Clustering the embedding space of words to determine the diversity of songs based on their lyrics.
Download:
- lyrics.csv dataset (or any): https://www.kaggle.com/gyani95/380000-lyrics-from-metrolyrics
- glove.6B.50d.txt word embeddings (or any): https://nlp.stanford.edu/projects/glove/
Add both files to the main folder, run preprocess_dataset.py, run diversity.py, done.
Fortunately, Art is a strongly subjective matter. But humans are always trying to categorize everything. That's probably why we find machine learning so appealing. This code brings a measure of word diversity in a document, applied to song lyrics. There is so much room for improvement, but it is a nice example of the ability of embedding spaces for text understanding.

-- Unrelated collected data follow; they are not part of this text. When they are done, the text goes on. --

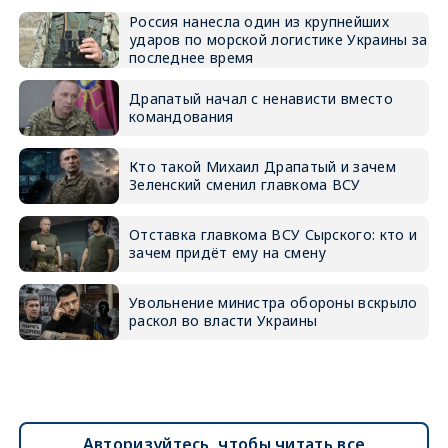
Россия нанесла один из крупнейших
ударов по морской логистике Украины за
последнее время
Драпатый начал с ненависти вместо
командования
Кто такой Михаил Драпатый и зачем
Зеленский сменил главкома ВСУ
Отставка главкома ВСУ Сырского: кто и
зачем придёт ему на смену
Увольнение министра обороны вскрыло
раскол во власти Украины
Авторизуйтесь, чтобы читать все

My diversity measure is based on the following assumption: diverse words will occupy diverse positions in the embedding space. Then, the more sparsed the words of the document are, the more diverse the document should be. To measure this sparsity, I perform K-Means clustering on a large embedding space that contains many words, taken from pre-trained embeddings, and count the percentage of clusters that contain at least one word of the lyrics of a song. If most words are in the same few clusters, diversity will fall, and vice versa.
Genre diversity:
- Hip-Hop 0.3957430882530501
- Metal 0.2357001557304587
- Indie 0.2178659892029223
- Country 0.21524223257106967
- Pop 0.21406717247854676
- Folk 0.21400089206066006
- Rock 0.21358054109536684
- R&B 0.21103793002058252
- Not Available 0.20735424880462608
- Jazz 0.19468448124452248
- Electronic 0.18900941619586145
A simple run on a medium-size corpus and small-size embeddings yields these results of diversity aggregated by genre. They are interesting because Hip-Hop is, by a large margin, the winner in diversity, which kind of makes sense because it is a genre strongly based on vocals. At the end, results also make sense because many songs in Jazz and in Electronic music are mainly instrumental. In between, everything is around 21% with few differences. If I were to find a hypothesis for that, I would say that all those genres are mainly derivates from the Pop-Rock area, so they could be lyrically similar.
Year diversity:
If we aggregate songs diversity by years, there is a trend upside that is promising. Are lyrics really getting better with time? It would be interesting to split this plot into genres, to see if there is a correlation between both (e.g. genres with more vocals more popular nowadays than in the past).
- The measure could be very correlated with the length of the lyrics and should be adjusted in that sense.
- Results will change a lot depending on the embedding space used for clustering. Probably none is perfect, but a good one should ideally have many different words, both from the world of lyrics and from other fields.